═══ Brano di riferimento ═══

Nascita e sviluppo del servizio trasfusionale in Svizzera
Il Servizio trasfusionale della Croce Rossa Svizzera può essere considerato un modello per l’assunzione di compiti pubblici da parte di organizzazioni non profit. Lo sviluppo di questa organizzazione ha avuto un andamento coinvolgente e tutt’altro che lineare: fondata nel 1939 come una specie di “servizio trasfusionale per l’esercito”, è diventata ormai da tempo un’istituzione civile riconosciuta in seno alla famiglia della Croce Rossa.
La data di nascita del servizio trasfusionale svizzero è ben precisa: 6 ottobre 1939. Poco dopo lo scoppio della seconda guerra mondiale, il tenente colonnello medico dell’esercito emana una direttiva in cui chiede che un maggior numero di ospedali accetti la trasfusione di sangue. Chiede quindi alla Croce Rossa Svizzera di cercare donatori tra i civili. Da questa iniziativa si sviluppa il servizio trasfusionale dell’esercito al quale fortunatamente non sarà necessario ricorrere.
Alla fine del 1945, la Croce Rossa Americana dona alle autorità sanitarie elvetiche oltre 13000 unità di plasma allo stato secco che saranno distribuite agli ospedali attraverso la CRS. Per la CRS, questa donazione è l’occasione per istituire un “servizio trasfusionale civile in tempo di pace”, fondato sul modello dell’organizzazione trasfusionale olandese, creata nel 1943 durante l’occupazione tedesca.
La CRS istituisce quindi a Berna un laboratorio centrale del servizio trasfusionale e incarica le sue sezioni di fondare dei centri per la donazione nelle varie regioni. Questi centri nascono con il compito di cercare e reclutare donatori e di produrre e distribuire il sangue intero conservato.
All'inizio dell’attività del laboratorio centrale del servizio trasfusionale si rende necessario fissare alcune linee guida. Una condizione che appare indispensabile è il rigoroso mantenimento della gratuità delle donazioni. I donatori a titolo gratuito vengono messi a disposizione anche di quegli ospedali che avevano iniziato a retribuire i propri donatori. Nel giro di pochi anni si riesce così ad affermare il principio della gratuità in tutto il paese.

═══ Estratto dei dati ═══

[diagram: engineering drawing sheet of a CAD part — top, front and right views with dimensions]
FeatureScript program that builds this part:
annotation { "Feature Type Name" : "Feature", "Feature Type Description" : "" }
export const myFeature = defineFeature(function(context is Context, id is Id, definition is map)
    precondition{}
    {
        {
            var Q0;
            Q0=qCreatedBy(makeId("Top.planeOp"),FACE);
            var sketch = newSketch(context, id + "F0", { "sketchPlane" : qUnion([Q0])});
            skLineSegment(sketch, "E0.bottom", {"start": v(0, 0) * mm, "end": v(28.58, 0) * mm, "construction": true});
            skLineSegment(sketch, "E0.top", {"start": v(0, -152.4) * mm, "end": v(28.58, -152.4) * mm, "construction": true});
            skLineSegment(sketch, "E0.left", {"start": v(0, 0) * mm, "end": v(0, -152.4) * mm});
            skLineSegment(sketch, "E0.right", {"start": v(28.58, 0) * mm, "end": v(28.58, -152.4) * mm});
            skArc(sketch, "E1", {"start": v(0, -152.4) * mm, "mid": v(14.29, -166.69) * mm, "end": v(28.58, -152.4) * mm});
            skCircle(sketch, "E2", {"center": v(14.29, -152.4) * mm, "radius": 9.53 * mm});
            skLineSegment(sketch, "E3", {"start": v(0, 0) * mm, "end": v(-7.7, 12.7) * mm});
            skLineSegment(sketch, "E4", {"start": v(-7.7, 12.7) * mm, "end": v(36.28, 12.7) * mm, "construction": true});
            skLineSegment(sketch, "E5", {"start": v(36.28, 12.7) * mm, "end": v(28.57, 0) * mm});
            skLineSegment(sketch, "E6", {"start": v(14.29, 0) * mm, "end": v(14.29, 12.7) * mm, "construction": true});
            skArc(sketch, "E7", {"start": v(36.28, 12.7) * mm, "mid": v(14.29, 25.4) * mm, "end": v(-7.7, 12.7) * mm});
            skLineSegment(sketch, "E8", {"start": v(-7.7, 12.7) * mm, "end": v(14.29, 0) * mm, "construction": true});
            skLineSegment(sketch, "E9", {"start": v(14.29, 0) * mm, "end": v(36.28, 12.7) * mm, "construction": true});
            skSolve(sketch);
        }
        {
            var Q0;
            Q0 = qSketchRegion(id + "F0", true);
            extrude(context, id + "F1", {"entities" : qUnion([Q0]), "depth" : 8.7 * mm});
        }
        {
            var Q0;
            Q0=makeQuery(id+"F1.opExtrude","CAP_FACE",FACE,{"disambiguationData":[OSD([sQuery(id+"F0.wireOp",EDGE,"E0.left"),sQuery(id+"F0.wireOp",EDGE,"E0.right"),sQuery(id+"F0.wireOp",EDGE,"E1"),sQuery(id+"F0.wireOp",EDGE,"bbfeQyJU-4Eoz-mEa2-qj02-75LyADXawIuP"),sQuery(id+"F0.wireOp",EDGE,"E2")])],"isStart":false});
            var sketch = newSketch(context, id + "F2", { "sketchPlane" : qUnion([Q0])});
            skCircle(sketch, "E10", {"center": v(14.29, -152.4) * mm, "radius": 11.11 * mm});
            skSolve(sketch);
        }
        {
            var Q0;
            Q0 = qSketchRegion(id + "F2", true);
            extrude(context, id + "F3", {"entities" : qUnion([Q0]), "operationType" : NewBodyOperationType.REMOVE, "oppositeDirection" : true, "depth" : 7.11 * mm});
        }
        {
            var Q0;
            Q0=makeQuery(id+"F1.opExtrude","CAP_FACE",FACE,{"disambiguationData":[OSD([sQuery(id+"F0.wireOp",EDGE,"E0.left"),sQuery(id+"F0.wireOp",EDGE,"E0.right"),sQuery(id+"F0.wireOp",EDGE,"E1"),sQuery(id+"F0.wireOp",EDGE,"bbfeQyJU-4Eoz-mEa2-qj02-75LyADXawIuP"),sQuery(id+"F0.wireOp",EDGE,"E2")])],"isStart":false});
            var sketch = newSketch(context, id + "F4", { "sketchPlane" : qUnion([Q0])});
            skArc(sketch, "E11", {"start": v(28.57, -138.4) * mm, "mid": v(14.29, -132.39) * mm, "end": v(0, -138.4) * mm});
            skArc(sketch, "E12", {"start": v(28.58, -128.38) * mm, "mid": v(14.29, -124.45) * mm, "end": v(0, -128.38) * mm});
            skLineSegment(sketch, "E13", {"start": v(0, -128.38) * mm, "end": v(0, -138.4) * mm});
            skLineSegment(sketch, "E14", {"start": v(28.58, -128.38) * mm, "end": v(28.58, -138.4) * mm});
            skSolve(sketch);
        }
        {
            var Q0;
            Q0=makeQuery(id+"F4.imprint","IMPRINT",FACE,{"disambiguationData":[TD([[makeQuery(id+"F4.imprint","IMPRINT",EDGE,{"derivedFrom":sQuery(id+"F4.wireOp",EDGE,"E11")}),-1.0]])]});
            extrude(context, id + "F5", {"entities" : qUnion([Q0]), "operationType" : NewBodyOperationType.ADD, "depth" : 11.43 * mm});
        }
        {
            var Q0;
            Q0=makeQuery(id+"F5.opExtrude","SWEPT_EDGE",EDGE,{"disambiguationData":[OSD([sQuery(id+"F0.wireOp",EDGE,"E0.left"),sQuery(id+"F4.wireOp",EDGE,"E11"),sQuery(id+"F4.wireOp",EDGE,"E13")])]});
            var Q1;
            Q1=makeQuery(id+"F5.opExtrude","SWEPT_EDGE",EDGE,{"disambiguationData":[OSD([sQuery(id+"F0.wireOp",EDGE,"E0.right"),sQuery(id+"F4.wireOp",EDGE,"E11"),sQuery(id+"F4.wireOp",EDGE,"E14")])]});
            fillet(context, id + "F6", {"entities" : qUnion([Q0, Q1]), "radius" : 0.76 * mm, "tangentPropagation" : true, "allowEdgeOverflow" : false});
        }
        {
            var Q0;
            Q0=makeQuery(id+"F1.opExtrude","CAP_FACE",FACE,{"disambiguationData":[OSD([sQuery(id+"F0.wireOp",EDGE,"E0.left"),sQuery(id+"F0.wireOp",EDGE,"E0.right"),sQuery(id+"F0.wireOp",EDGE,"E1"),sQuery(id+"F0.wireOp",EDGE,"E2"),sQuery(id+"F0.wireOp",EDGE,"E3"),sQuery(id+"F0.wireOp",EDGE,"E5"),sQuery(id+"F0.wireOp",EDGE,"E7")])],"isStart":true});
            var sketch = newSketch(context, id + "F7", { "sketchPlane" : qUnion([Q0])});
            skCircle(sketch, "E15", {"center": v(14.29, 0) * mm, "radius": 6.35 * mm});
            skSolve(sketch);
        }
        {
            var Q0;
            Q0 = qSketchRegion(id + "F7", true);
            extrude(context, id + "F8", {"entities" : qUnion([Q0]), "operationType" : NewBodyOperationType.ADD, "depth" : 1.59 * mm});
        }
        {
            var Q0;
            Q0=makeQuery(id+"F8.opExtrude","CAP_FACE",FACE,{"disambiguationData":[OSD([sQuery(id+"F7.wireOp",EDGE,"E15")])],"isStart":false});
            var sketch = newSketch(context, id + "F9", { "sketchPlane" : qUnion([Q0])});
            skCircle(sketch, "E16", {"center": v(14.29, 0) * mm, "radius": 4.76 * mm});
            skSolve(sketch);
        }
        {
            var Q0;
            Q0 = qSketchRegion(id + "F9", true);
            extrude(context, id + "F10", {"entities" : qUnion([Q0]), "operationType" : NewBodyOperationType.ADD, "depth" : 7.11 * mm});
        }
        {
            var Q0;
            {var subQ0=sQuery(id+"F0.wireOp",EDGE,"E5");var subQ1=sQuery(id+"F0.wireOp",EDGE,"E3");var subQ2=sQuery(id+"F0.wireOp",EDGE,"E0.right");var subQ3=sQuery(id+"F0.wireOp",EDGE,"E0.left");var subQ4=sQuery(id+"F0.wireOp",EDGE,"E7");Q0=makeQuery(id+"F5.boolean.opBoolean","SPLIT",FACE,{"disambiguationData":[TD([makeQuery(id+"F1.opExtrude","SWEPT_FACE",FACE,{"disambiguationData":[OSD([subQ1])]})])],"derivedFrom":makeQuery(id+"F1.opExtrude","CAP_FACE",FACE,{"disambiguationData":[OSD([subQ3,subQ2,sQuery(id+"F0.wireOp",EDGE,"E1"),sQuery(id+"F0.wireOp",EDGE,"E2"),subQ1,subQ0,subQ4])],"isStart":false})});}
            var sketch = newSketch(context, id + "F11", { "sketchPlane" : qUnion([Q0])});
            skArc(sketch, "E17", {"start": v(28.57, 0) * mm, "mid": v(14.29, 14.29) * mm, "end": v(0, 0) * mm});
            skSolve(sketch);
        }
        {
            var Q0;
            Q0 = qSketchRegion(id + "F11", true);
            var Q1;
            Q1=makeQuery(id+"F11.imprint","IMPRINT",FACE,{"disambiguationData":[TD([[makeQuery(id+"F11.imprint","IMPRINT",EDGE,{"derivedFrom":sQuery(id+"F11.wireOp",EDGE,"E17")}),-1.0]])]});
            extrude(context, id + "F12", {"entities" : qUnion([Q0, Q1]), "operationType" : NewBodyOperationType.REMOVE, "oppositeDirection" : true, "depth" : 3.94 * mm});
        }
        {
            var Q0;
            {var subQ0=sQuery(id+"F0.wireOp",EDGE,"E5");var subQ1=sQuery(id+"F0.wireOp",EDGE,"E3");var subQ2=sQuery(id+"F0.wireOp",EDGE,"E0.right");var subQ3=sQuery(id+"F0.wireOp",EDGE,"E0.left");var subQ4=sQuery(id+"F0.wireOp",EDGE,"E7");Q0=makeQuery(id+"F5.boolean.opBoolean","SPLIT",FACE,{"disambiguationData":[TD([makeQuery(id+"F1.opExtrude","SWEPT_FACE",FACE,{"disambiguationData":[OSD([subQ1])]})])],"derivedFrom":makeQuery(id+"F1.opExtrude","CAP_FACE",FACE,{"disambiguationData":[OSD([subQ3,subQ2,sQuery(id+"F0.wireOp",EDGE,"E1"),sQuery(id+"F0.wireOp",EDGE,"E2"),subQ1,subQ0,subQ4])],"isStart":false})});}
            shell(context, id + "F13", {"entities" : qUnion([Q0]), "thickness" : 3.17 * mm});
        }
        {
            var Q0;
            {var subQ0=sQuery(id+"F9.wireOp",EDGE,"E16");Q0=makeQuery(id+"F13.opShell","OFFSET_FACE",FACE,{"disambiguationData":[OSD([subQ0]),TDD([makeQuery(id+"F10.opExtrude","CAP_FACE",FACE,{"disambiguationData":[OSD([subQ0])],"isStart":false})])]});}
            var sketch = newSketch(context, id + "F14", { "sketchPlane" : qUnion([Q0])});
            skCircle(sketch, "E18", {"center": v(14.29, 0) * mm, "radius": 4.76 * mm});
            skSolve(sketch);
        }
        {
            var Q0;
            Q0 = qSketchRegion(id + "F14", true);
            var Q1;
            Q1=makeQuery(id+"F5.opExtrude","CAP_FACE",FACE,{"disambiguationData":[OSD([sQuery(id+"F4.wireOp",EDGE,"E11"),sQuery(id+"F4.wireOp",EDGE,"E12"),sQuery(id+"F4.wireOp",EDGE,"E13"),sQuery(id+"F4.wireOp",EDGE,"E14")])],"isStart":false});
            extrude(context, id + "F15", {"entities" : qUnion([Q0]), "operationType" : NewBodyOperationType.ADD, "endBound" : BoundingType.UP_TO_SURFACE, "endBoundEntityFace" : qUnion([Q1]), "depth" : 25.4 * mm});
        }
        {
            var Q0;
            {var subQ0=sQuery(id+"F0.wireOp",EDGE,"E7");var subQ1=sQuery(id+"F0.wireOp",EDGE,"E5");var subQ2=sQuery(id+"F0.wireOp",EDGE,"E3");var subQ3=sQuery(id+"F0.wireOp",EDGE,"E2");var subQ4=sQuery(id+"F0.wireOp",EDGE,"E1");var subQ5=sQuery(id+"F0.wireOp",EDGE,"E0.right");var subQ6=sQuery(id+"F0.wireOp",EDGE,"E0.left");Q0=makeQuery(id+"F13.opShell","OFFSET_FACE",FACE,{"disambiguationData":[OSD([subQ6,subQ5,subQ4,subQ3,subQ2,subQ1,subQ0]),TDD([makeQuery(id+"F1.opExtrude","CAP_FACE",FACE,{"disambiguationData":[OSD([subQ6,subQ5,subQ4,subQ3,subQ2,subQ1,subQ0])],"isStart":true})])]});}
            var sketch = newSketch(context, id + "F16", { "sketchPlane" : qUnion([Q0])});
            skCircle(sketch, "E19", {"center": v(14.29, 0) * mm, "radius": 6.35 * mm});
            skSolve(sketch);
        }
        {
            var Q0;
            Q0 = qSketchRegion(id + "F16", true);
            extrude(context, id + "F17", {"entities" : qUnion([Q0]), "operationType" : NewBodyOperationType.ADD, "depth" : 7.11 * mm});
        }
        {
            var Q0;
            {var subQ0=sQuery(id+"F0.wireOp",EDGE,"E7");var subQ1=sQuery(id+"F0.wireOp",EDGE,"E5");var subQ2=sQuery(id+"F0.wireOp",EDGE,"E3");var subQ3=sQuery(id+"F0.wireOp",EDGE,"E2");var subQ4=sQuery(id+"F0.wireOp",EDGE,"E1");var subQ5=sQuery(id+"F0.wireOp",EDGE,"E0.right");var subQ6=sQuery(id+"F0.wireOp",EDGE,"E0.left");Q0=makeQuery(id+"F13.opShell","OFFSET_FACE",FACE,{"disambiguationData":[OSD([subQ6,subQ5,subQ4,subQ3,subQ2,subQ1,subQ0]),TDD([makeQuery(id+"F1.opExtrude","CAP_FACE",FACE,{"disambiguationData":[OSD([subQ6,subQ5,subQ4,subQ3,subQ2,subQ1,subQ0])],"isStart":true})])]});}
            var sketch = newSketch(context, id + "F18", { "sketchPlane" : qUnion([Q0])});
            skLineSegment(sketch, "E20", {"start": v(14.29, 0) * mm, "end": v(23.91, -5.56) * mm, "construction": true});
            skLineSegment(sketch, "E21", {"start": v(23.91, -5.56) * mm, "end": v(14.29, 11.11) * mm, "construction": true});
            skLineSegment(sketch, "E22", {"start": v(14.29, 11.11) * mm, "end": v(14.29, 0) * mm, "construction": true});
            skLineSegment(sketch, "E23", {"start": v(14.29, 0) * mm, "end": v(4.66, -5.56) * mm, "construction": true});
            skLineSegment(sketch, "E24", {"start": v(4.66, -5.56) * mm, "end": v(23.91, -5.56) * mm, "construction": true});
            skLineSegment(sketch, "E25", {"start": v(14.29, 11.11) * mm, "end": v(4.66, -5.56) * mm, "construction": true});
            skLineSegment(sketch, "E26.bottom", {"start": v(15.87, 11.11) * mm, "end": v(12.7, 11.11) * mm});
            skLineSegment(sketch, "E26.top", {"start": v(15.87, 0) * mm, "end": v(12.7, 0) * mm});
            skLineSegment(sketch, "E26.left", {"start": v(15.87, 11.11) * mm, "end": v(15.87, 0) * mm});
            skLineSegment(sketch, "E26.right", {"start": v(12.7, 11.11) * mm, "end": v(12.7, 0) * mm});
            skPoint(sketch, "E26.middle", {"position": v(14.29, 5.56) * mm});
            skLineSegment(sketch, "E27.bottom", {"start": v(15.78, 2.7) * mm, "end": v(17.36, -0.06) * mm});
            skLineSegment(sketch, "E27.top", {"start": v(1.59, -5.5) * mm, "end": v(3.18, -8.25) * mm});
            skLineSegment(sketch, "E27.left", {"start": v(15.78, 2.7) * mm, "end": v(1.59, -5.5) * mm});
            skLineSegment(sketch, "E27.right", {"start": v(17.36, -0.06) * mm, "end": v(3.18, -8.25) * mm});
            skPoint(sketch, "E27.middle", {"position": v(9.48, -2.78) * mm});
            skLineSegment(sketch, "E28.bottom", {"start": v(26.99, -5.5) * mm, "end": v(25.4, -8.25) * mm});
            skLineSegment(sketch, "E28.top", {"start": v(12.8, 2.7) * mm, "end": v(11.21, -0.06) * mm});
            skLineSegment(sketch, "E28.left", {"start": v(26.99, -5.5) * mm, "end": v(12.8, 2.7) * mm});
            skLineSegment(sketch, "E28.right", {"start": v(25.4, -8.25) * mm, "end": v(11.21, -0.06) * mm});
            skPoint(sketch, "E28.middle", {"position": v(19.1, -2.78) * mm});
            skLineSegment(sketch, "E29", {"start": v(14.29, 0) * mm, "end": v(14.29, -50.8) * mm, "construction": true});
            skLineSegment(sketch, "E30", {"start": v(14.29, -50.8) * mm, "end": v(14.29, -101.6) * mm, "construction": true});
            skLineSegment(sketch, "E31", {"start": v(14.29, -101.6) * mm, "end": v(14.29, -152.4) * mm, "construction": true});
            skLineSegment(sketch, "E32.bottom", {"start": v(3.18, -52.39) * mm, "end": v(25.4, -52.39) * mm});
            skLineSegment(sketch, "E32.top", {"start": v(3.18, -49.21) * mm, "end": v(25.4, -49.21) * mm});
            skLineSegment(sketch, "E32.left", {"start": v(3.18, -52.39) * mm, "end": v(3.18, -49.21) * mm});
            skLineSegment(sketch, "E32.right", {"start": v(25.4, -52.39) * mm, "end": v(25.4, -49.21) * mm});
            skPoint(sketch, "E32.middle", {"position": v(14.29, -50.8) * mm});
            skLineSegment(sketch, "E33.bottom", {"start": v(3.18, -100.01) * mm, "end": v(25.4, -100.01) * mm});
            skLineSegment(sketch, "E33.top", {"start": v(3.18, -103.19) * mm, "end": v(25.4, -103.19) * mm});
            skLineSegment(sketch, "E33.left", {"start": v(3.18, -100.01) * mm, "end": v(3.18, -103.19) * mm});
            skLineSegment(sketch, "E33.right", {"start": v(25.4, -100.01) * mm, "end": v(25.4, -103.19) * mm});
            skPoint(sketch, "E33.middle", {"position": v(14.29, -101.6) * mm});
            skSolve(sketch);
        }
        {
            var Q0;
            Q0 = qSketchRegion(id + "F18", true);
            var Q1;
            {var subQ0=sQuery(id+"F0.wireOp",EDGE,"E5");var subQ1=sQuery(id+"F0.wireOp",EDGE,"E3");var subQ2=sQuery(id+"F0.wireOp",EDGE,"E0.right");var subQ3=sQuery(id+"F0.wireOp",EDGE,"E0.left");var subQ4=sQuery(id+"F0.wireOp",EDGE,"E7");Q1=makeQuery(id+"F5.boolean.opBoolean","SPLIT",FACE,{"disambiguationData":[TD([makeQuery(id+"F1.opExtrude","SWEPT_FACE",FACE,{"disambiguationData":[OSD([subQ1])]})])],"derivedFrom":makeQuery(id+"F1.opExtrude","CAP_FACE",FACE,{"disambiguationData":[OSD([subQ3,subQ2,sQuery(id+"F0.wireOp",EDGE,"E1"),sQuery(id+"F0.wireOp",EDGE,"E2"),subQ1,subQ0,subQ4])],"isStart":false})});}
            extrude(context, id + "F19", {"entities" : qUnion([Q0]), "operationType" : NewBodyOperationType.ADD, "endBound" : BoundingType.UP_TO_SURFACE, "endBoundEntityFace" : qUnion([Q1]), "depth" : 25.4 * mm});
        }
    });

═══

Consegna 1:
Estrai dal brano sul servizio trasfusionale svizzero il passo che va da "Alla fine del" fino a "durante l’occupazione tedesca." compreso.
Consegna 2:
Secondo il brano sul servizio trasfusionale svizzero, in quale città la CRS istituisce il laboratorio centrale del servizio trasfusionale?

Risposta scritta 1:
Alla fine del 1945, la Croce Rossa Americana dona alle autorità sanitarie elvetiche oltre 13000 unità di plasma allo stato secco che saranno distribuite agli ospedali attraverso la CRS. Per la CRS, questa donazione è l’occasione per istituire un “servizio trasfusionale civile in tempo di pace”, fondato sul modello dell’organizzazione trasfusionale olandese, creata nel 1943 durante l’occupazione tedesca.

Risposta scritta 2:
A Berna.